Owen schittert, revius vermaant
Revius heeft een aanzienlijk aantal epigrammen van de latijnse dichter John Owen bewerkt; zie J.B. Wilterdink, Leidse Tijdschr. 76 (1958), p. 18-40. Vernuft is daarbij voor hem niet zozeer doel als middel. Hij leert, vermaant of vertroost liever expliciet dan bij implicatie; zie De Nieuwe Taalgids 1962, p. 42-44. Ook het volgende koppel epigrammen naar Owen is daar een voorbeeld van. (In Owens tijd was in Engeland de gregoriaanse tijdrekening nog niet ingevoerd; de ‘Oude Stijl’ was tien dagen achter op het zonnejaar.)
Owen (Boek X, nos. 54 en 55)
TRistis, & undecimo tua par fortuna
Post lucem sequitur nox tibi longa brevem.
UNdecimo Juni tua par sors laeta videtur:
Post noctem fulsit lux tibi longa brevem.
Somber en aan de elfde december is uw lot
Na korte dag volgt voor u lange nacht.
Aan de elfde juni lijkt uw blijde lot gelijk:
Na korte nacht lichtte voor u lange dag.
Revius (ed.

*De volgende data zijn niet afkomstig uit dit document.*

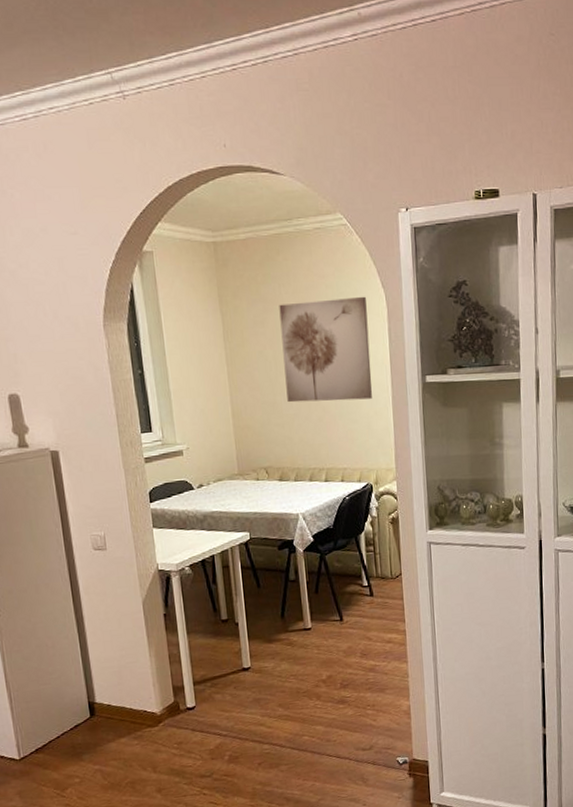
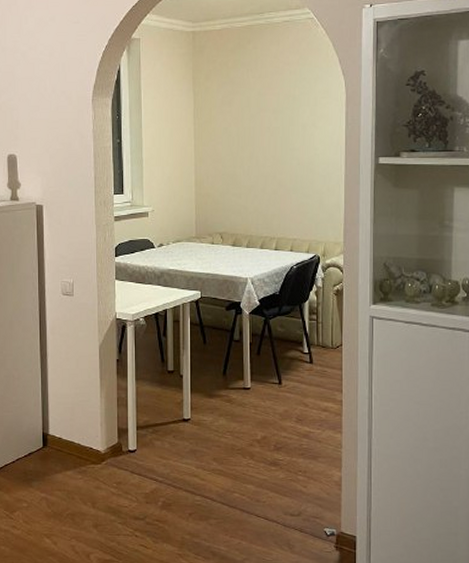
wall art: present [279,296,372,403] -> none [246,82,327,176]

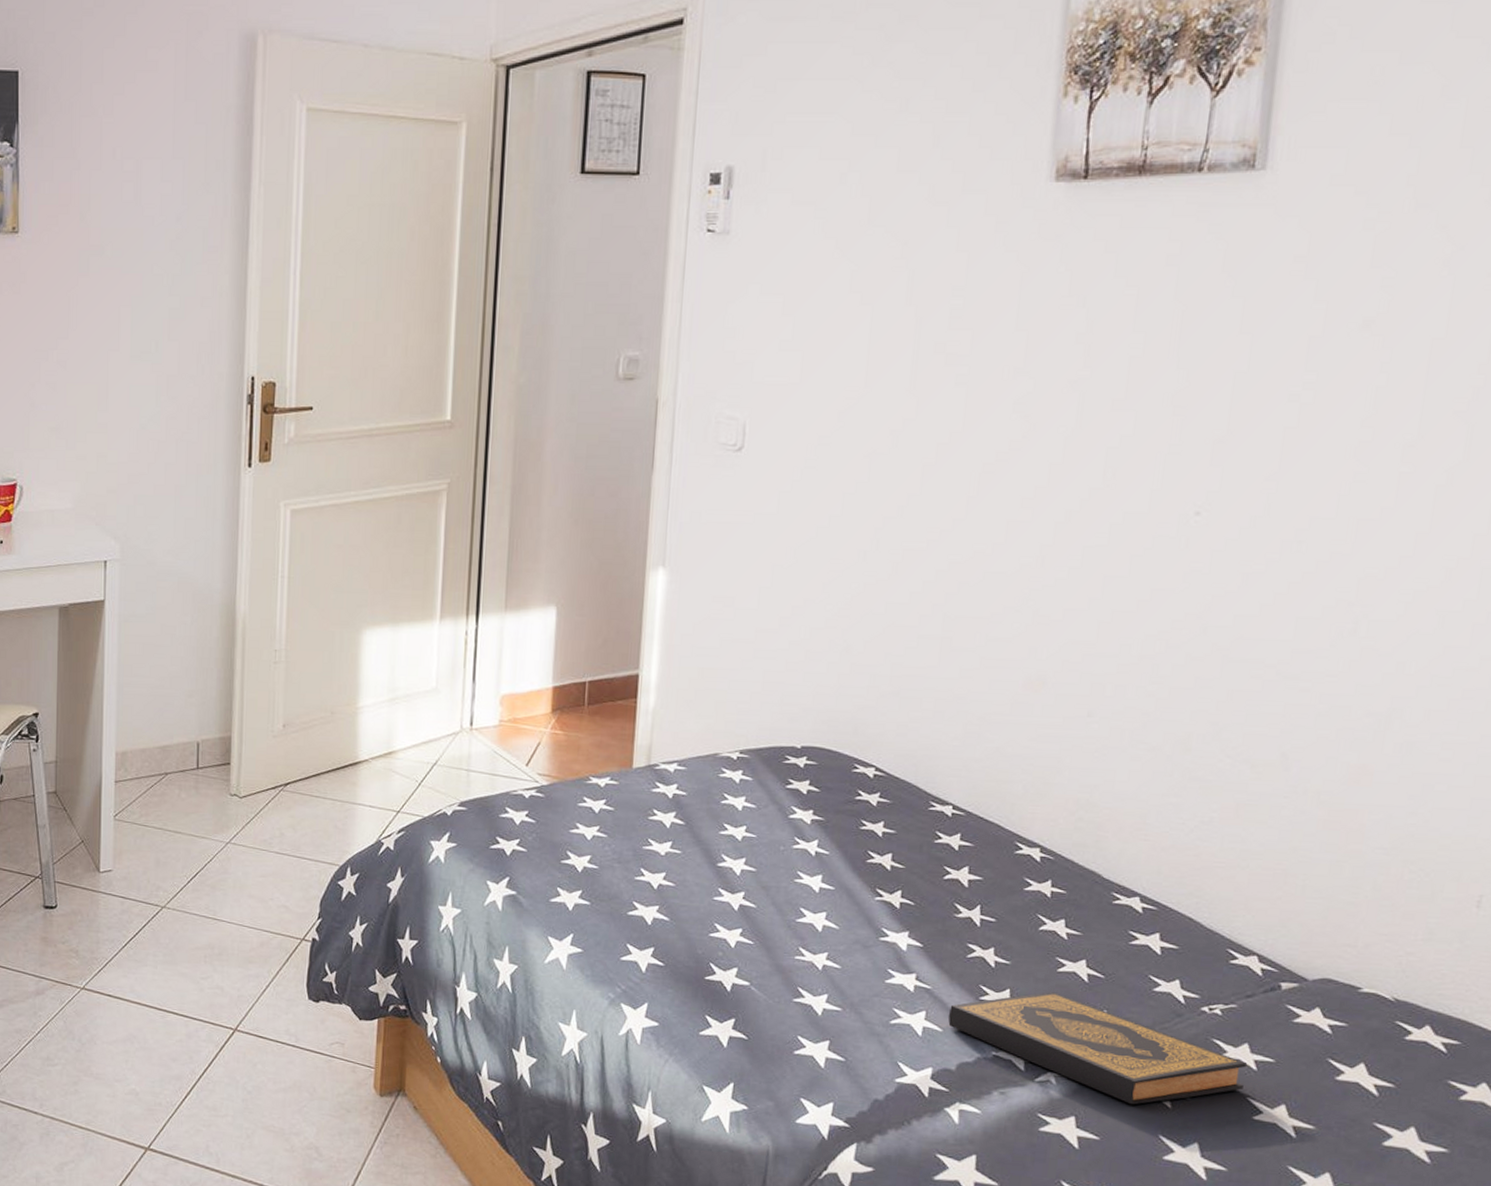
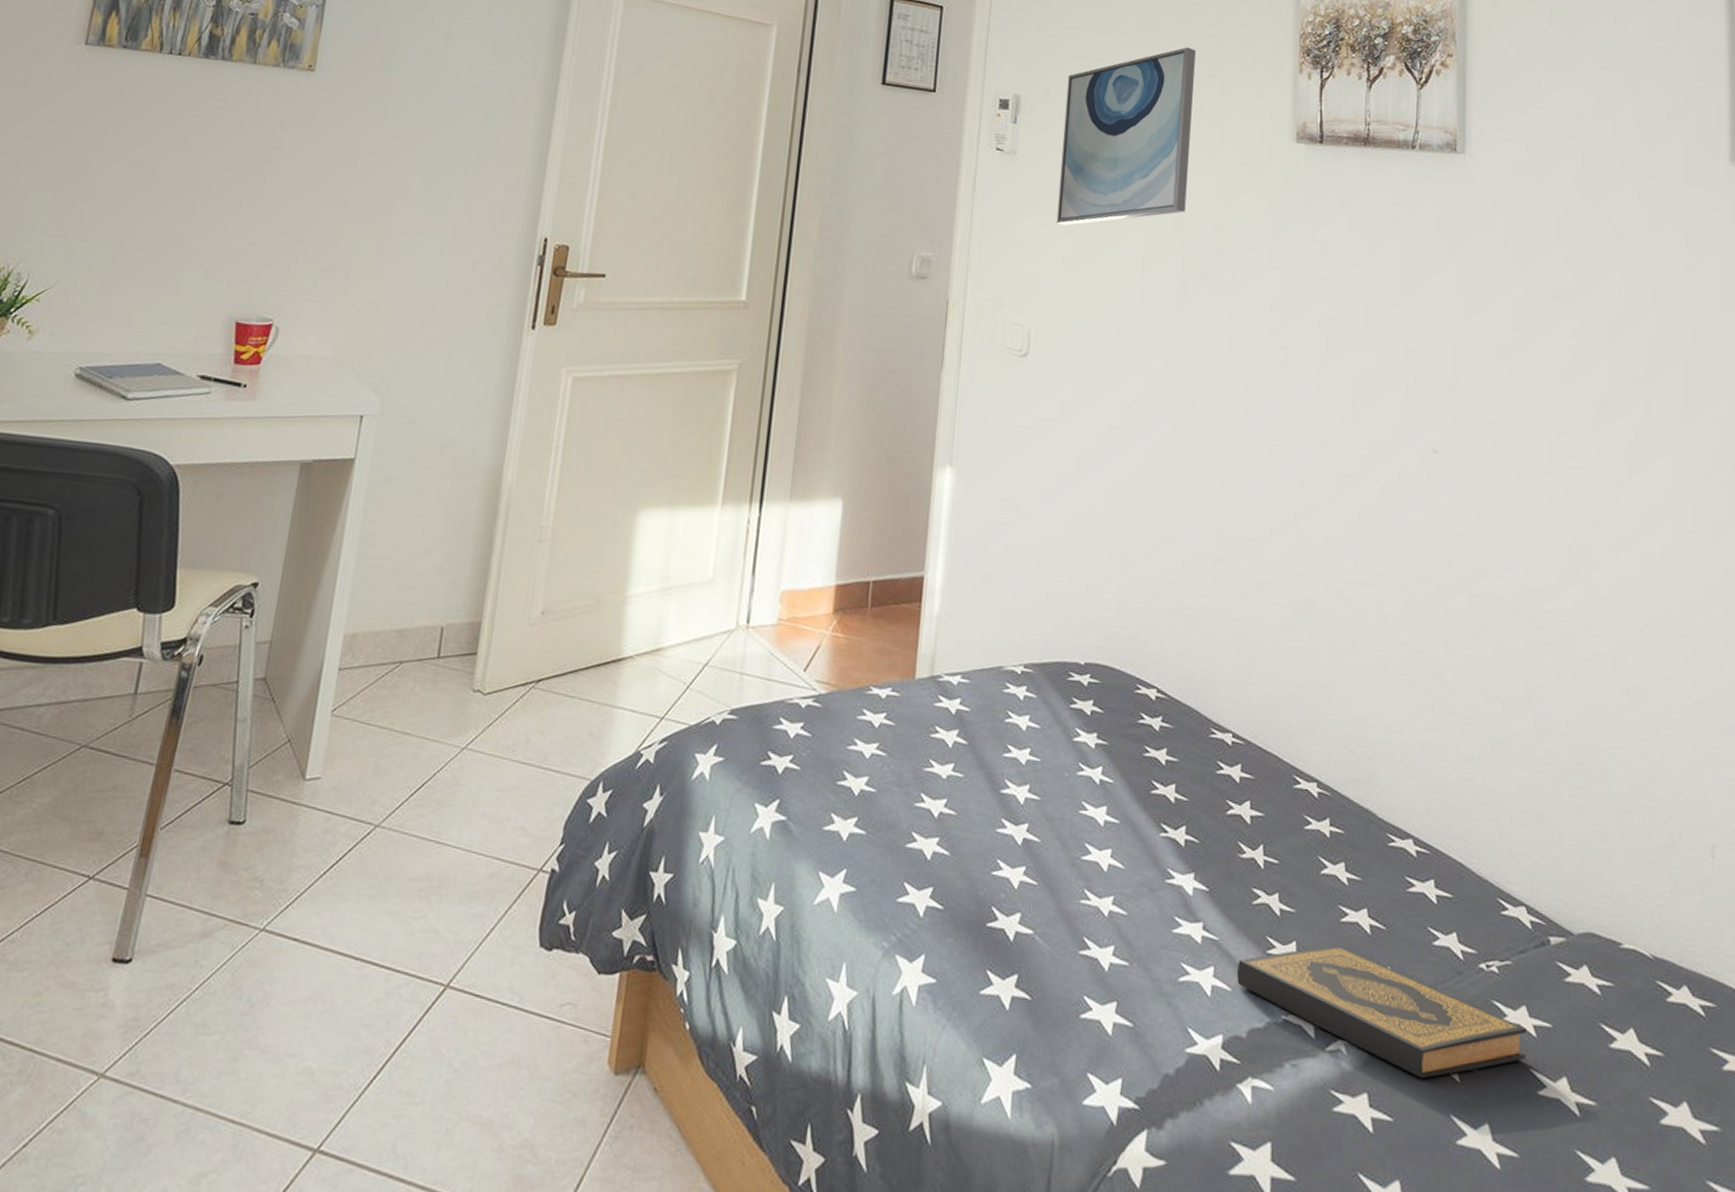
wall art: none [773,83,938,307] -> present [1056,47,1196,226]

Smit I, p. 17)
Den cortsten dach de langste nacht.
O sondaer neemt doch hier op acht:
U vreucht is cort, maer t'bitter truyren
Dat daer op volgt sal eeuwich duyren.
De cortste nacht den langsten dach.
O vrome mindert u geclach:
Cleyn is alhier en cort u lijden,
Maer eeuwichlijck sult ghy verblijden.